Iowa State Cyclones guard/forward Ashley Joens (24) reacts after making a three-point shot against Georgia during the first quarter in the NCAA women’s basketball second-round at Hilton Coliseum Sunday, March 20, 2022, in Ames, Iowa.
Brett Yormark is set on making his conference different.
The new Big 12 commissioner has been very outspoken about his new ideas for the league, how he wants to take the league national, make it an international product and use marketing to make it the coolest and hippest league in the country.
I’ve got another idea for how the Big 12 can solidify itself as different from the other leagues.
The Big 12 needs to lean heavily into its best basketball league in the country status — and I’m not talking about the deep and talented men’s basketball league.
I’m talking about women’s basketball.
“I think it’s critically important,” Yormark said on Tuesday when asked about amplifying women’s sports during the league’s women’s basketball media day. “When we’re sitting down with ESPN and Fox, we’re making it known that we want to amplify and elevate women’s sports in every way possible. I’m dedicated to it truly committed.”
What exactly does that mean? That is to be determined to an extent.
Yormark discussed the possibility of playing women’s basketball games in primetime on one of its media rights partners’ marquee networks.

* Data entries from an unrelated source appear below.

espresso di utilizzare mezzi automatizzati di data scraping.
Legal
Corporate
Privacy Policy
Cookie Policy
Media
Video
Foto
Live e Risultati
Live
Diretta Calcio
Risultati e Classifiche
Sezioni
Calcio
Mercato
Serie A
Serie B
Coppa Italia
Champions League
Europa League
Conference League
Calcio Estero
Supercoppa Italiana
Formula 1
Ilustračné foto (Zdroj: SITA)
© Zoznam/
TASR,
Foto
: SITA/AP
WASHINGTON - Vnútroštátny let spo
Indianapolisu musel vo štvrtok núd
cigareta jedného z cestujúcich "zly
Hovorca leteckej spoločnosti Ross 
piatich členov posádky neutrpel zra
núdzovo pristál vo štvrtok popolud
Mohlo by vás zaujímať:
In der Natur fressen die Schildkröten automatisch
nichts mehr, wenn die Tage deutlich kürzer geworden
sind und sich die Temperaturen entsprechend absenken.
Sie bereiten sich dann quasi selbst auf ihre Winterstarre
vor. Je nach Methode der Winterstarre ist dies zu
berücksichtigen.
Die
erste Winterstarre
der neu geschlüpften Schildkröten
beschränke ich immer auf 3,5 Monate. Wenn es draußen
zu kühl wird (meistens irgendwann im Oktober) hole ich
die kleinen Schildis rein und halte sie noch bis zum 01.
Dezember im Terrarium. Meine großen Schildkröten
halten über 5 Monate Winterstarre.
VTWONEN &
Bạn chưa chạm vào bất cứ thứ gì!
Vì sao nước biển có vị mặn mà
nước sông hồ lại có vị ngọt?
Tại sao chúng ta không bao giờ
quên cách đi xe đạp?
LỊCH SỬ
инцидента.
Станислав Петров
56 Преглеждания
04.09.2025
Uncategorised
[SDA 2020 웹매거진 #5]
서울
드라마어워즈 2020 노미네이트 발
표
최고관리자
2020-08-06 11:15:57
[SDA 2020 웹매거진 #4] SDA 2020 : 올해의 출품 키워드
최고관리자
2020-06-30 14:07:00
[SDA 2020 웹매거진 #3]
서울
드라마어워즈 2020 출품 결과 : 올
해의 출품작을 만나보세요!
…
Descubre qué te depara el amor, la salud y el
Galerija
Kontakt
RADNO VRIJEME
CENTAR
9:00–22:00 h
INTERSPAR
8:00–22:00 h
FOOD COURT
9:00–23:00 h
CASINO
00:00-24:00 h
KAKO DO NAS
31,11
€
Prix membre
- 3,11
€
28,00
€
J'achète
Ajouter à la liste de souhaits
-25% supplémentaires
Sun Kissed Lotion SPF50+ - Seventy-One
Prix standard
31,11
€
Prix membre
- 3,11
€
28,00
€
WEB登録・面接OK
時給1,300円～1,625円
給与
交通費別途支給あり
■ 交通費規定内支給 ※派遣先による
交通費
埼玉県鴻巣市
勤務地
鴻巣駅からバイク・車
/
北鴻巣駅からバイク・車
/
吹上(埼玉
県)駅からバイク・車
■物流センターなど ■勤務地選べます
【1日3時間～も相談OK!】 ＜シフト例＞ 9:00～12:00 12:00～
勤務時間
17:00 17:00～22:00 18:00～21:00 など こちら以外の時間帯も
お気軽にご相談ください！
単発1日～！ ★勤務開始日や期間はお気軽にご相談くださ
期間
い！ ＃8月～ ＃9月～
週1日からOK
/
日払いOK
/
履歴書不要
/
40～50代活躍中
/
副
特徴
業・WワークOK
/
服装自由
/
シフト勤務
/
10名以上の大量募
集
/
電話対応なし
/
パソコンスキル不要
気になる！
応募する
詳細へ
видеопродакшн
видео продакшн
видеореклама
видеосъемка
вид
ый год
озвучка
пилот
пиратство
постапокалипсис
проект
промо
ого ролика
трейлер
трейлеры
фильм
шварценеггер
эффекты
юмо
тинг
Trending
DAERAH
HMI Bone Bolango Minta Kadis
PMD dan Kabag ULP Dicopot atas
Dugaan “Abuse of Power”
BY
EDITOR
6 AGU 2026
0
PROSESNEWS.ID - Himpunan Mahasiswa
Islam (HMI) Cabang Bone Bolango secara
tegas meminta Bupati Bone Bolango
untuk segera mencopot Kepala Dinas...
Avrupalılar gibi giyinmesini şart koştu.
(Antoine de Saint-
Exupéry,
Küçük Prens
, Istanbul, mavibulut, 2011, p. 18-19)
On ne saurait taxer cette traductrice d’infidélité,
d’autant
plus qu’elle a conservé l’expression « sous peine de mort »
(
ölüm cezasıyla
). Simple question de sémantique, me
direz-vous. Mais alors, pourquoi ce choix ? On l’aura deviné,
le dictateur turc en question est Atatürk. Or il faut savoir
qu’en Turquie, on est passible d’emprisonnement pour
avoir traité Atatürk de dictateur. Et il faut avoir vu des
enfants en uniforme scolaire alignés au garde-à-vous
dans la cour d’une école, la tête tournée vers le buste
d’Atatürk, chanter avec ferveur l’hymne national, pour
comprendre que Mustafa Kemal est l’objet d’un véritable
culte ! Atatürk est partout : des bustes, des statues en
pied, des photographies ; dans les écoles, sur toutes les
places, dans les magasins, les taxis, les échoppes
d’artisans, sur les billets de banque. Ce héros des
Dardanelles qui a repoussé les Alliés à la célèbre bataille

Why couldn’t the 2022-23 Big 12 favorites Iowa State take on a highly-ranked Texas team on ESPN’s Big Monday during the winter?
It very well could once the league has its new television rights deal done, which CBS’s Dennis Dodd reported on Wednesday could be coming sooner rather than later.
Putting women’s basketball in positions like that, where it can get more eyeballs than it ever has, is the kind of thing that can make the Big 12 different as we look toward the long haul of college athletics.
The Big 12 needs to market the crap out of two of its best products — men’s and women’s basketball — and then they need to push those two sports at the same level other leagues do football.
Why doesn’t women’s basketball have a bigger following already?
How do we get women’s basketball an even bigger following?
“We want everyone on an even playing field to the best possible way we can,” Yormark said. “At a conference level, driven by myself and many others, we’re committed to it.”
How do we know heavy marketing can go a long way toward expanding the audience for women’s basketball?
We just watched it happen.
The WNBA just finished delivering its most-watched regular season in 14 years. The league’s postseason saw viewership increase by 22 percent from where it was last season.
All that came after ESPN and the NBA, the WNBA’s parent league, made a concerted push to bring women’s professional basketball to the center stage.
Here’s another example for you.
The 2022 NCAA women’s basketball tournament saw its highest ratings since 2012. The national championship game peaked with almost six million viewers.
Trust me, that’s a big deal.
Right now, outside of some hypothetical possibilities, the Big 12 doesn’t have a clear-cut plan on how they will boost interest in women’s basketball or any of their women’s or Olympics sports.
“I don’t have a definitive plan right now,” Yormark said. “But, obviously, in the context of our conversations with ESPN and Fox, we have discussed it on a go-forward basis.”
We’ve spent a lot of time thinking about football around here. Perhaps even too much time.
It’s time for the Big 12 to think outside the box.
It’s time for the Big 12 to lean heavily into one of its most under-appreciated and highly productive sports.
The Big 12 should lean heavily into women’s basketball.
“It’s critically important for us to elevate the women’s game,” Yormark said. “I think it’s important for our media partners. I think it’d be a great beginning.”